Group 2 Innate Lymphoid Cells Exhibit a Dynamic Phenotype in Allergic Airway Inflammation

Group 2 innate lymphoid cells (ILC2) are implicated in allergic asthma as an early innate source of the type 2 cytokines IL-5 and IL-13. However, their induction in house dust mite (HDM)-mediated airway inflammation additionally requires T cell activation. It is currently unknown whether phenotypic differences exist between ILC2s that are activated in a T cell-dependent or T cell-independent fashion. Here, we compared ILC2s in IL-33- and HDM-driven airway inflammation. Using flow cytometry, we found that surface expression levels of various markers frequently used to identify ILC2s were dependent on their mode of activation, highly variable over time, and differed between tissue compartments, including bronchoalveolar lavage (BAL) fluid, lung, draining lymph nodes, and spleen. Whereas in vivo IL-33-activated BAL fluid ILC2s exhibited an almost uniform CD25(+)CD127(+)T1/ST2(+)ICOS(+)KLRG1(+) phenotype, at a comparable time point after HDM exposure BAL fluid ILC2s had a very heterogeneous surface marker phenotype.

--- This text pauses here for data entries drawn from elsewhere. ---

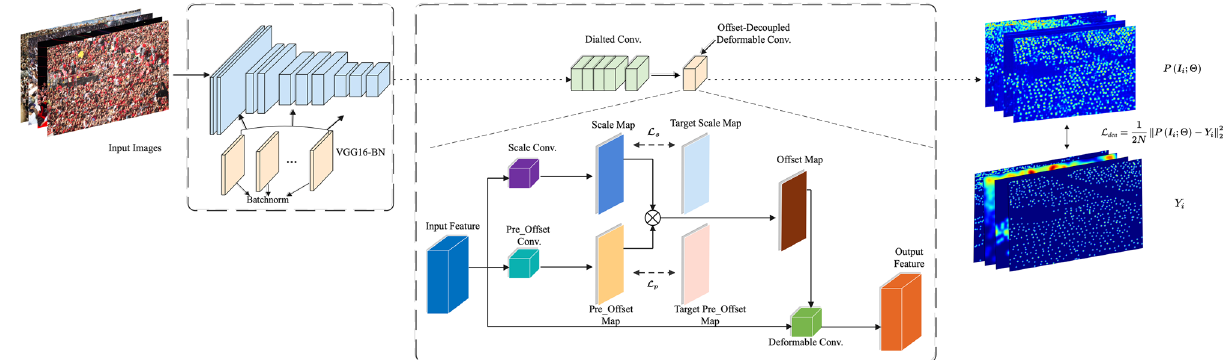
Figure 5. The architecture of the ODConv network. The backbone of CSRNet is replaced with VGG16-BN by inserting the batch normalization layer after each dilated convolution. Then, the last layer of dilated convolution is replaced by offset-decoupled deformable convolution, and the network is defined as our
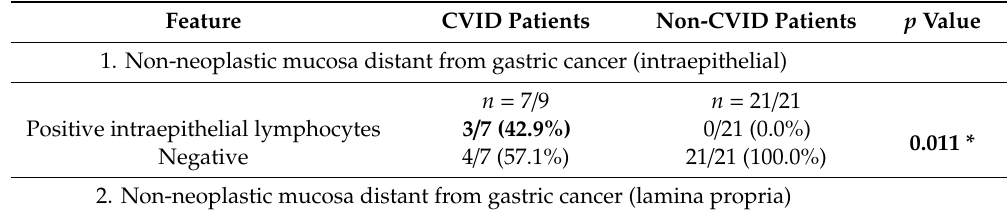
Table 3. PD-L1 expression in non-neoplastic mucosa (“distant from” and “adjacent to” tumour) and adenocarcinomas of CVID patients in comparison with non-CVID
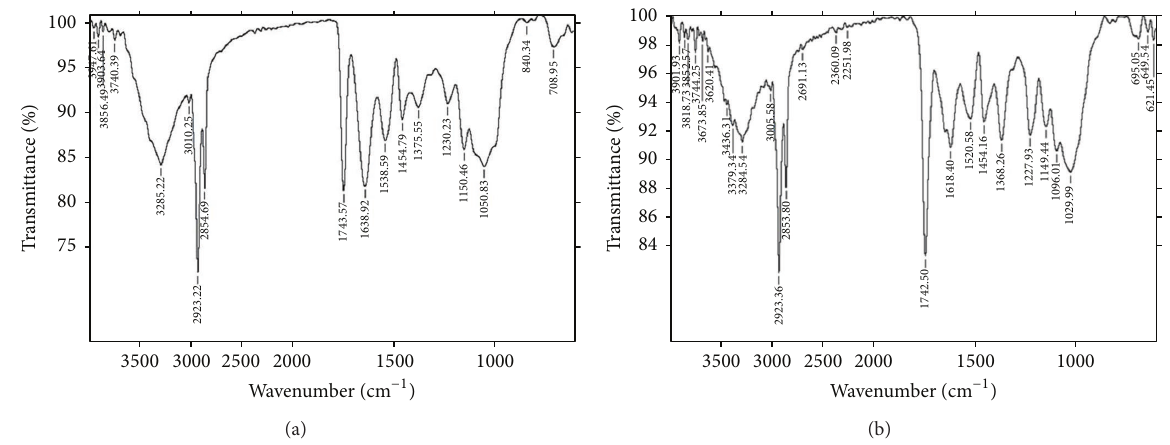
Figure 2: FTIR spectrum of (a) aqueous, (b) methanolic seed extract of Abelmoschus esculentus.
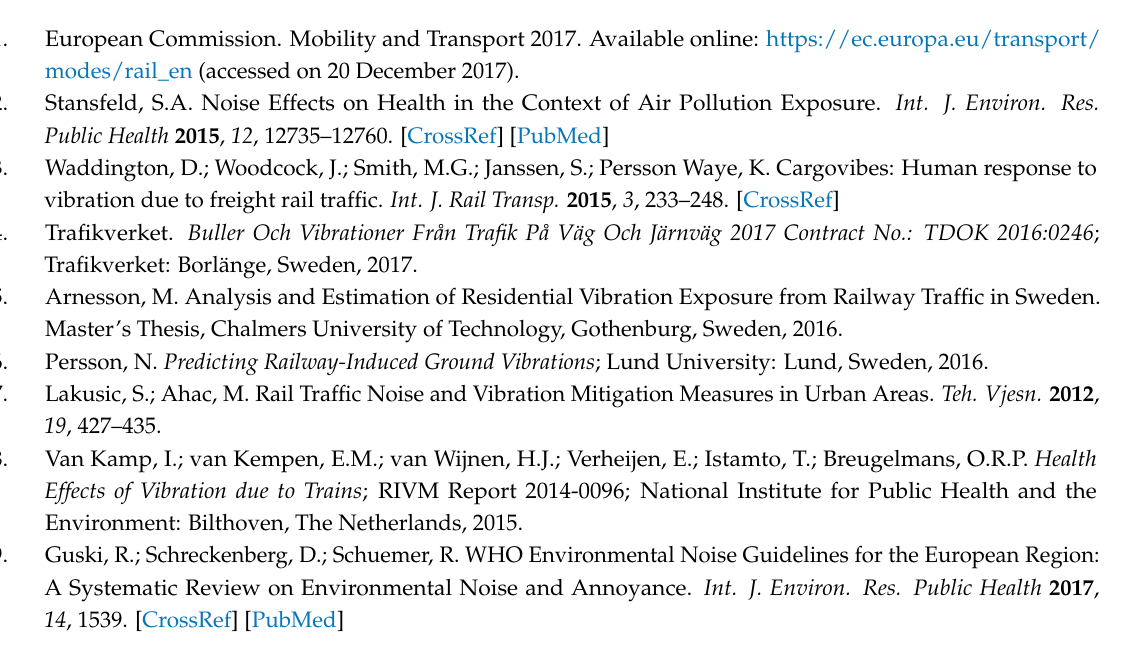
Table S1. Overview of response in relation to distance from the railway, Table S2. Odds of being annoyed by vibrations stratified by distance and train type with moderating factors (full version of Table 3), Table S3. Odds of being highly annoyed by vibrations stratified by distance and train type with moderating factors (full version of Table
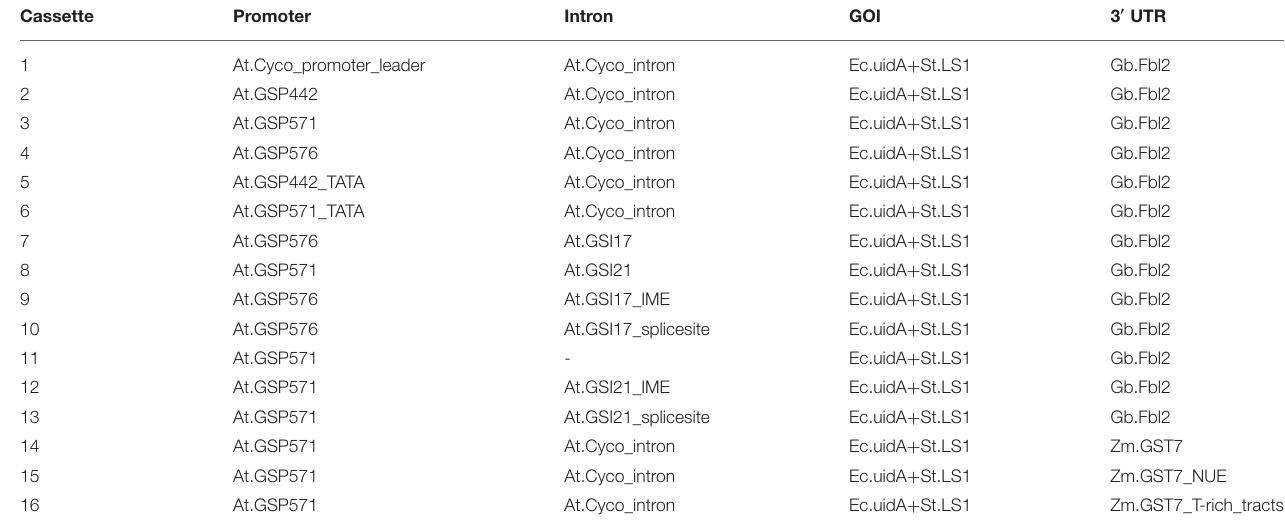
TABLE 1 | A list of expression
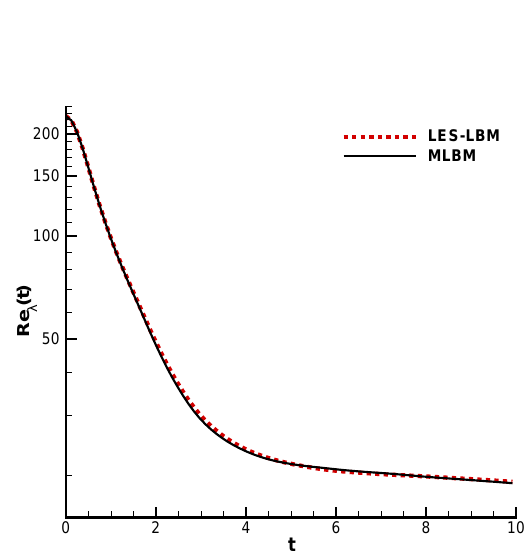
Fig. 4 Comparison of Taylor microscale for initial Re λ = 225 evolution on mesh 256 3 .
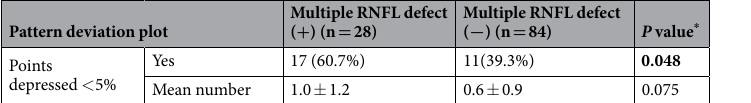
Table 3. Paracentral visual field points depressed < 5% on pattern deviation plot. * Statistically significant differences between two groups ( P < 0.05) by Student’s t-test for continuous variables or chi-squared test for categorical data are indicated in bold.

A major fraction of HDM-activated ILC2s were CD25(low)CD127(+)T1/ST2(low) ICOS(low)KLRG1(low), but nevertheless had the capacity to produce large amounts of type 2 cytokines. HDM-activated CD25(low) ILC2s in BAL fluid and lung rapidly reverted to CD25(high) ILC2s upon in vivo stimulation with IL-33. Genome-wide transcriptional profiling of BAL ILC2s revealed ~1,600 differentially expressed genes: HDM-stimulated ILC2s specifically expressed genes involved in the regulation of adaptive immunity through B and T cell interactions, whereas IL-33-stimulated ILC2s expressed high levels of proliferation-related and cytokine genes. In both airway inflammation models ILC2s were present in the lung submucosa close to epithelial cells, as identified by confocal microscopy. In chronic HDM-driven airway inflammation ILC2s were also found inside organized cellular infiltrates near T cells. Collectively, our findings show that ILC2s are phenotypically more heterogeneous than previously thought, whereby their surface marker and gene expression profile are highly dynamic.